What do you hope readers will get out of your book?
I hope they will have fun with the book because I had fun writing Camille, but I also hope they will identify with her story, and think about what it means to love someone who maybe cannot love you back in the same way. I hope they laugh a lot because Camille is funny, sometimes unintentionally so. But most of all, I hope that they tear up at least once. And if they cry, I hope the catharsis comes because they identify with Camille’s feeling of loss and recognize both the need and the difficulty of moving through the darkness of grief into the light of the future.
If you could share one piece of advice with other authors, what would it be?
In conversations with several of my author friends and many of the screenwriting graduate students I teach, I hear a common complaint. Since the pandemic began, many of them are experiencing writer’s block, some for the first time. Originally, they believed that being sheltered in place would provide the perfect venue for writing. Because what else can you do?
Evidently, a million other things.
Adding to the pressure of completing work begun before COVID-19 are the nudges from well-meaning friends who ask if you are writing about the pandemic. Which makes writers (most of whom are insecure in the first place) wonder if that is what they should be writing about. After being waterboarded with news and catapulted from one zeitgeist into another in time-warp speed, the stories they once wanted to tell no longer seem relevant.
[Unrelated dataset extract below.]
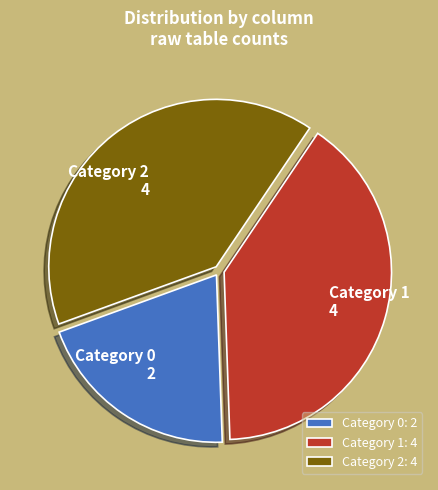

True or false: Category 1: 4 accounts for 40% of the total.

True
I would say to a writer struggling to return to a project begun before we sheltered in place, to hold close to your original intent but at the same time, let what is happening organically inform the story you want to tell now. My husband is a sailor and he taught me to keep a steady hand on the tiller that steers the sailboat while adjusting the sails to the changing wind and sea. Do the same with your stories.
I would tell young writers that as time goes on, you will be the generation of storytellers for whom the responsibility to re-tell the story of this pandemic will fall. I won’t be around in 40 or 50 years from now, but God willing, you will be. And you will be asked. And you must remember.
So, to that end, keep journaling. Save the emails you write to your friends and family and the ones they write to you. Start a file and catalog your observations and your feelings. What moved you. What scared you. What made you sad. What made you laugh. And what made you cry.
You don’t have to tell these stories now; you may wait a year or 10 or even 20 before you attack the story directly. But when you do, you will have a file full of catalogued memory to draw upon.
Last week, I stepped out into my front-yard garden, which is overgrown with rambling roses in a spectacular full-bloom. And I was reminded of another spring, back in Texas. After years of drought, the rains came in April. And by May, the dried, yellow country fields produced an abundance of wildflowers. My aunt and I walked through one of those fields, nestled on the edge of a lonely two-lane highway. She told me that wildflower seeds can remain dormant in the ground for 10 years, waiting for the right conditions to grow. So, we decided to catalogue the number of varieties we could find in that one small field. We spent the afternoon picking wildflowers together and only stopped when we had reached a total of one hundred different kinds.
Some of the story ideas that come to you now while sheltered at home will find their way to the page very quickly and some, like those Texas wildflowers, will lay dormant for years waiting for the right time to blossom. So be patient. And keep writing.